List of tasks —
a. List every person named in the news article about the Canadian visa case.
b. According to the news article about the Canadian visa case, what status did Gullfam Hussain claim last year?
c. Extend the news article about the visa granted to Gullfam Hussain, starting after its last sentence.

Document passage —
A Pakistani man was granted a visa in 2023 under former Prime Minister Justin Trudeau’s government after hiding that he was found guilty of sexually abusing his underage niece.

Canada’s Conservative Party blasted the federal Liberal government’s immigration department after it came to light that a Pakistani man on the U.K.’s sex-offender list was granted a visa to come to Canada

Gullfam Hussain, who was found guilty of sexually abusing his underage niece, arrived in Canada in 2023 on a visitor’s visa even though he had spent time in jail for his crimes but did not finish his sentence.

Conservative MP Michelle Rempel Garner blasted Canada’s current Justice Minister Sean Fraser, who was immigration minister in 2023 under former Prime Minister Justin Trudeau, for the gaffe.

“This is truly disgusting and is antithetical to what it means to be Canadian,” Rempel Garner noted during a question period in the House of Commons last week.

“The person who allowed this incestuous child sex abuser into Canada should be fired.”

Rempel Garner stressed that Hussain should have not been allowed into Canada in the first place.

“Why did the prime minister (Mark Carney) promote the then-immigration minister, who allowed an incestuous child sex abuser into Canada, to the minister of justice?” she asked. 

According to court documents, only now are Canadian officials trying to deport Hussain for what they deemed “serious criminality and misrepresentation” because he lied on his visa application.

Records show that Hussain claimed protected person status last year, saying he was at risk of “honour crimes from his family members in Pakistan” should he be sent back to his home country. He was denied his request for protected status.

Raw records —

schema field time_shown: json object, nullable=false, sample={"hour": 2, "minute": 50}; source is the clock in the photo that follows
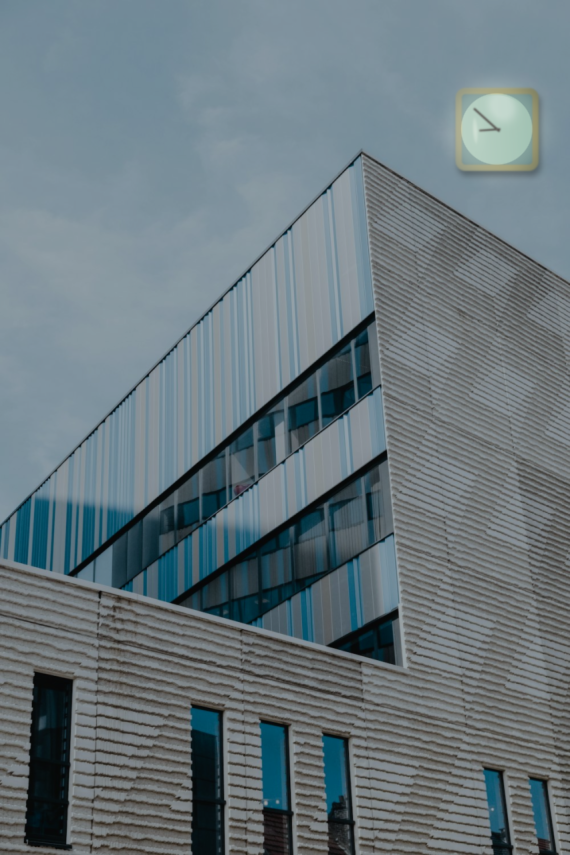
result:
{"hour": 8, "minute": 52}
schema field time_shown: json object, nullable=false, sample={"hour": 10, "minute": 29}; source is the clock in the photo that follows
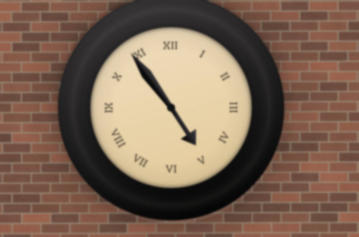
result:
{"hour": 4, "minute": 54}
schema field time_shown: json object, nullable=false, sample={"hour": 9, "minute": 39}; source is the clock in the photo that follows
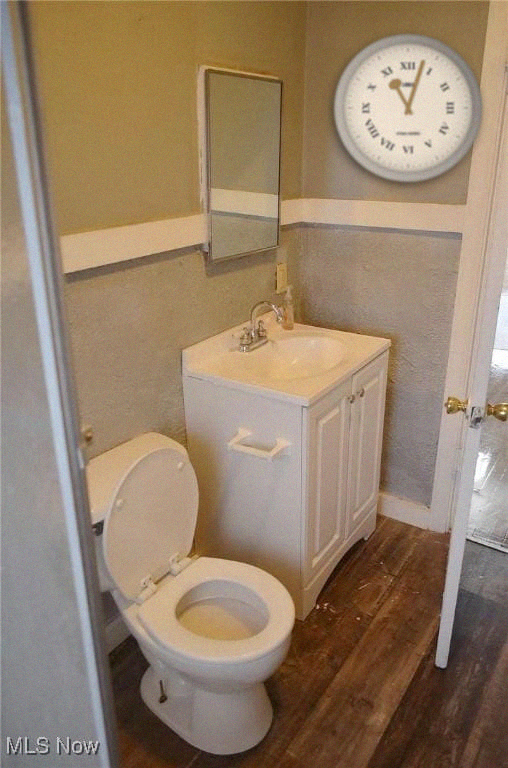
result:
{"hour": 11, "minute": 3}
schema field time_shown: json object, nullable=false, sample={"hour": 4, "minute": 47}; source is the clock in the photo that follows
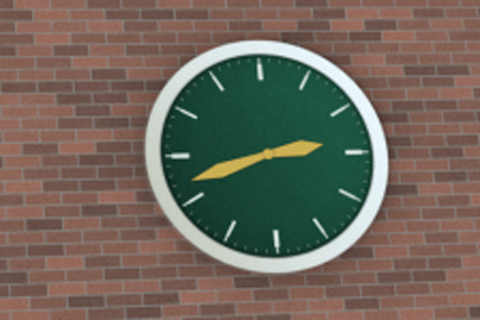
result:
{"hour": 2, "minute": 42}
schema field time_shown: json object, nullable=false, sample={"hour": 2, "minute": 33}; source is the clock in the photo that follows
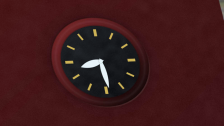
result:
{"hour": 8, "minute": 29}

==

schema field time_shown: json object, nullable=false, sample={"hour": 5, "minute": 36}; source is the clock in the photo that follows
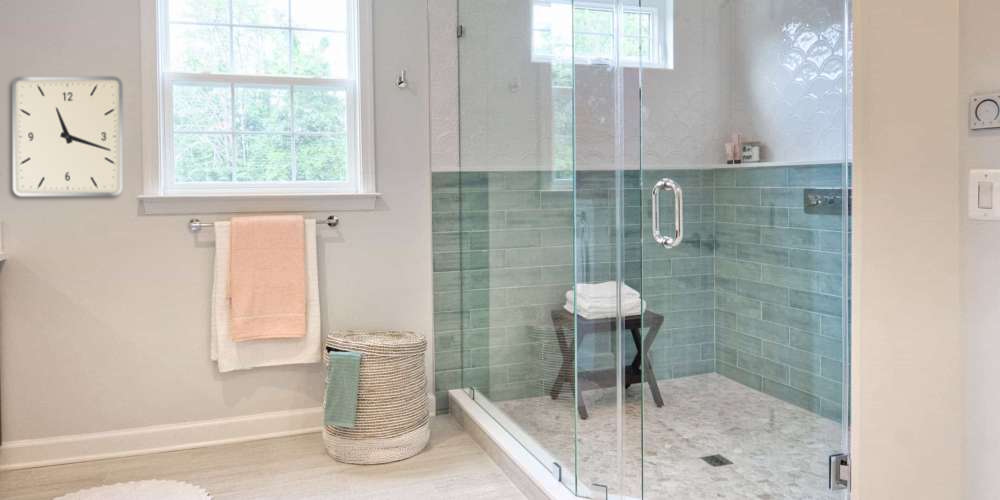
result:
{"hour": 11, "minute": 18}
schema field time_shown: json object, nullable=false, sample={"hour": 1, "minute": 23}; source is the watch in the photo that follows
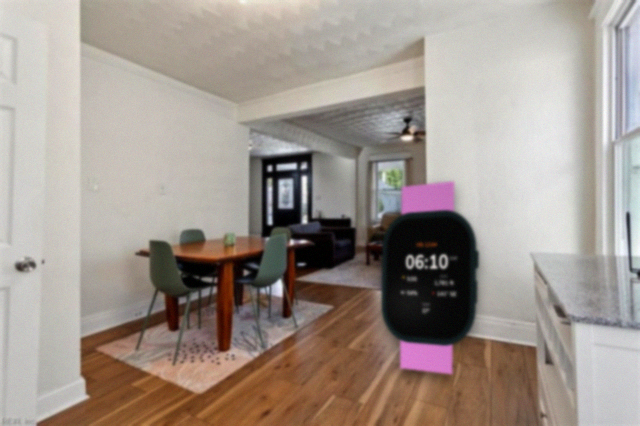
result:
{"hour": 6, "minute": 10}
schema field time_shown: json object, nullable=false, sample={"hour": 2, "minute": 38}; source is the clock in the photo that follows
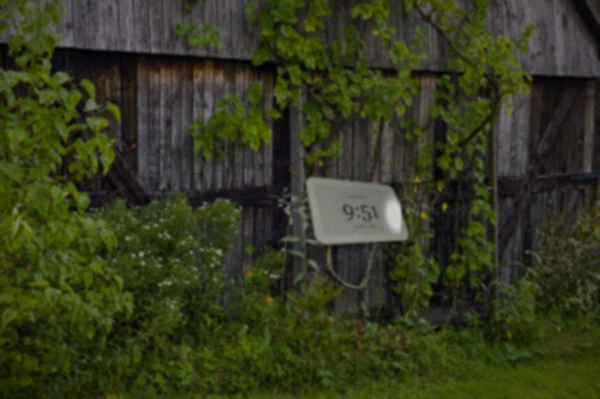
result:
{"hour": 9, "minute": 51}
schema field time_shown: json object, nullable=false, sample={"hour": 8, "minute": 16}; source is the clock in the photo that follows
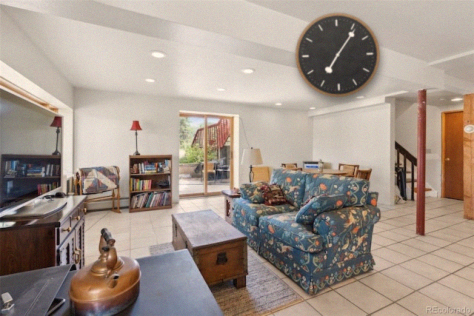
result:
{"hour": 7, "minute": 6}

Answers for the exercise —
a. Justin Trudeau, Gullfam Hussain, Michelle Rempel Garner, Sean Fraser, Mark Carney

b. Protected person status.

c.
As for Hussain, Rempel Garner noted how he was put on the U.K.’s sex offender registry because he had engaged in “incestuous sex” with his young niece, who was between age 13 and 17. Hussain is 10 years older than the girl.

A court found him guilty of adult sexual activity with a minor and he was sentenced in 2017 to six years in jail. However, he was let go in 2020 and fled to Spain without serving the rest of his sentence.

Records show his niece later joined him, and they had a child in 2022 before he came to Canada in 2023.

“He did not disclose his criminal history on his Canadian visa application or upon his entry to Canada,” the court documents read.

When it comes to immigration under Trudeau and now Carney, Canada has allowed millions into the country, many from Muslim nations, including so-called LGBT “refugees,” which calls into question just how well people are being screened.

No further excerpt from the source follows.